--- THE RECORDS Enclosed Below ---
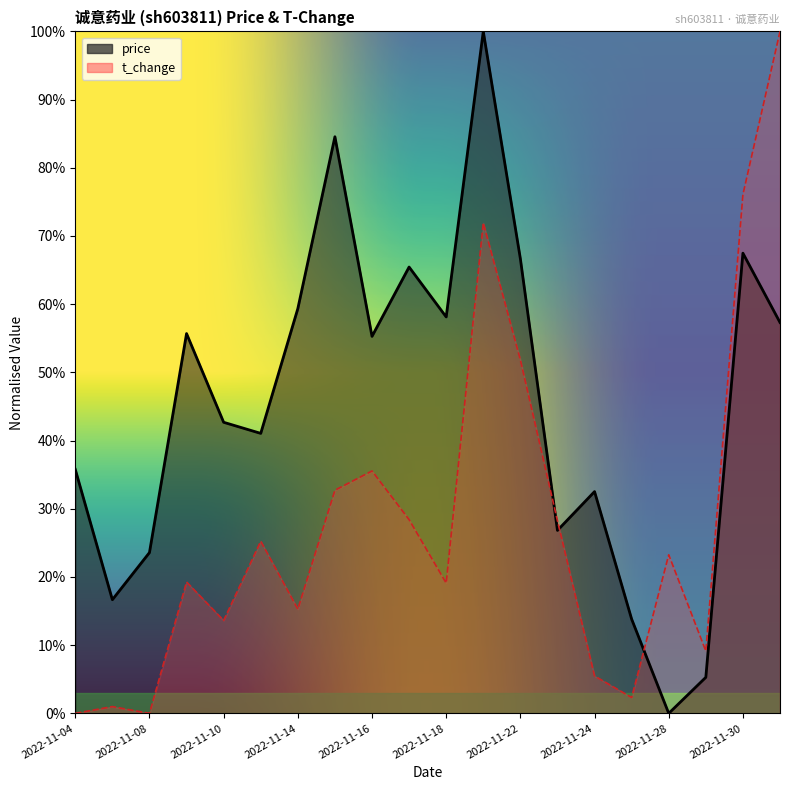

Which series has the largest range (max minus min)?

t_change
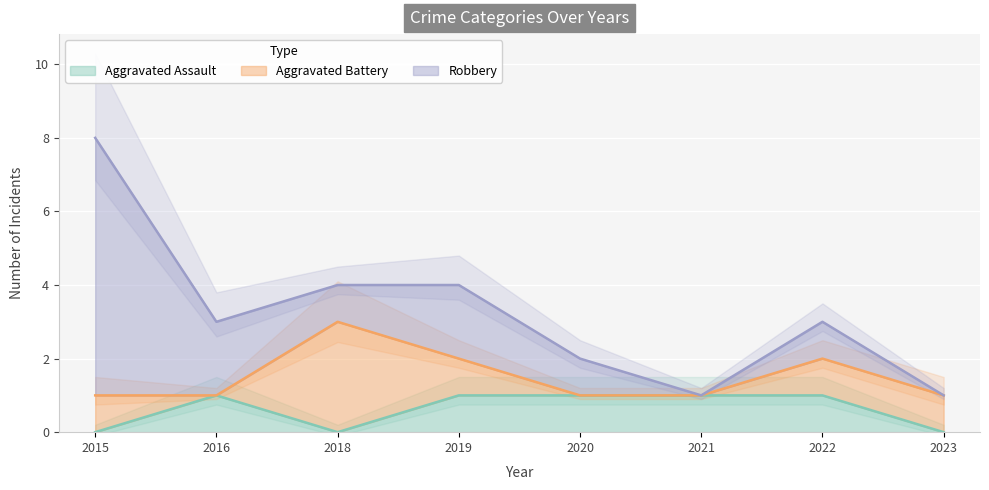

The Aggravated Assault series shows 1 at 2016. True or false?

True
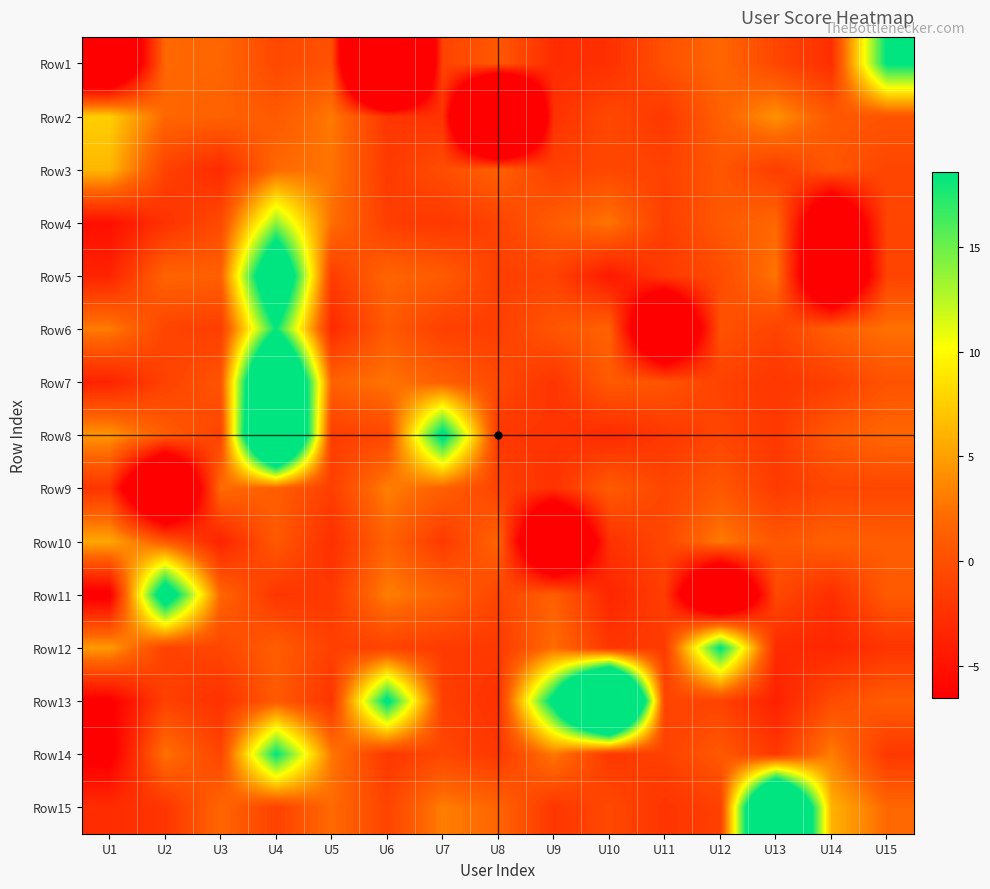

Reading left to right, what are all the values shown in this chart?

Row1: U1=-18.2	U2=1.9	U3=1.8	U4=-0.6	U5=0.1	U6=-44.0	U7=-1.0	U8=0.7	U9=-2.9	U10=-2.6	U11=0.1	U12=1.9	U13=-0.8	U14=-2.7	U15=19.0
Row2: U1=7.5	U2=1.9	U3=1.5	U4=0.8	U5=2.9	U6=-2.1	U7=-2.4	U8=-38.6	U9=-2.5	U10=-0.6	U11=-1.9	U12=1.4	U13=4.2	U14=0.7	U15=0.3
Row3: U1=6.3	U2=-1.2	U3=-3.0	U4=2.0	U5=2.6	U6=-1.7	U7=-0.3	U8=1.4	U9=-1.2	U10=-0.7	U11=-1.1	U12=0.5	U13=-1.5	U14=0.5	U15=-0.8
Row4: U1=-5.2	U2=-2.4	U3=-0.4	U4=13.9	U5=2.4	U6=-1.5	U7=-2.0	U8=-1.0	U9=1.0	U10=2.7	U11=-1.4	U12=0.7	U13=1.9	U14=-14.8	U15=-0.8
Row5: U1=-3.6	U2=1.7	U3=1.3	U4=28.7	U5=-1.6	U6=1.7	U7=0.9	U8=-1.3	U9=-1.0	U10=-4.5	U11=-1.8	U12=-0.4	U13=2.6	U14=-18.2	U15=-1.0
Row6: U1=3.0	U2=-1.0	U3=-1.4	U4=18.4	U5=-3.1	U6=0.8	U7=-1.3	U8=-1.4	U9=0.5	U10=1.5	U11=-19.6	U12=0.2	U13=-1.1	U14=1.2	U15=2.5
Row7: U1=-3.7	U2=-1.1	U3=0.4	U4=40.0	U5=1.5	U6=2.6	U7=1.3	U8=-0.5	U9=-2.2	U10=0.9	U11=0.4	U12=-1.2	U13=-2.0	U14=-1.4	U15=0.3
Row8: U1=4.4	U2=1.1	U3=-1.0	U4=44.8	U5=-1.5	U6=-0.7	U7=20.3	U8=-2.0	U9=-2.2	U10=-3.1	U11=-2.0	U12=-0.9	U13=-1.9	U14=0.8	U15=1.9
Row9: U1=-2.2	U2=-21.3	U3=2.1	U4=1.2	U5=-1.4	U6=3.2	U7=1.3	U8=-1.1	U9=-2.5	U10=1.0	U11=-0.8	U12=0.6	U13=-1.7	U14=-0.8	U15=-0.7
Row10: U1=5.4	U2=0.8	U3=-3.6	U4=0.8	U5=-2.6	U6=1.5	U7=-1.8	U8=1.7	U9=-20.1	U10=-2.5	U11=-0.7	U12=3.0	U13=0.6	U14=1.3	U15=1.0
Row11: U1=-7.3	U2=23.4	U3=1.8	U4=-2.1	U5=-1.9	U6=3.2	U7=1.6	U8=-0.9	U9=1.3	U10=-3.4	U11=-1.4	U12=-20.5	U13=-0.6	U14=-2.8	U15=0.8
Row12: U1=4.7	U2=-1.2	U3=-0.8	U4=1.1	U5=-1.3	U6=-1.1	U7=-1.7	U8=-1.8	U9=2.2	U10=-2.1	U11=-1.7	U12=18.9	U13=-3.0	U14=-3.3	U15=-2.2
Row13: U1=-6.9	U2=-1.2	U3=-2.5	U4=0.8	U5=-2.2	U6=19.7	U7=-1.3	U8=-2.5	U9=20.5	U10=55.4	U11=-1.0	U12=-1.1	U13=-3.8	U14=-0.4	U15=1.0
Row14: U1=-7.3	U2=2.5	U3=-0.9	U4=18.6	U5=2.8	U6=-1.9	U7=-0.8	U8=-1.9	U9=2.8	U10=-1.9	U11=-1.2	U12=0.7	U13=-1.9	U14=3.1	U15=-1.9
Row15: U1=-2.8	U2=-2.1	U3=1.8	U4=-1.1	U5=2.1	U6=-1.0	U7=3.2	U8=1.7	U9=-2.1	U10=-0.6	U11=-2.2	U12=-1.3	U13=42.1	U14=6.0	U15=1.9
--- End of Enclosed THE RECORDS ---
▸ **TASK ITEM**:
Update the stretch of rows from the start of the rows through the line containing "Reading left to" by replacing "series" with "line" and keeping everything else the same. Give only that stretch, and leave the pictures out.

▸ **SOLUTION TO THIS TASK**:
Which line has the largest range (max minus min)?

t_change

The Aggravated Assault line shows 1 at 2016. True or false?

True

Reading left to right, what are all the values shown in this chart?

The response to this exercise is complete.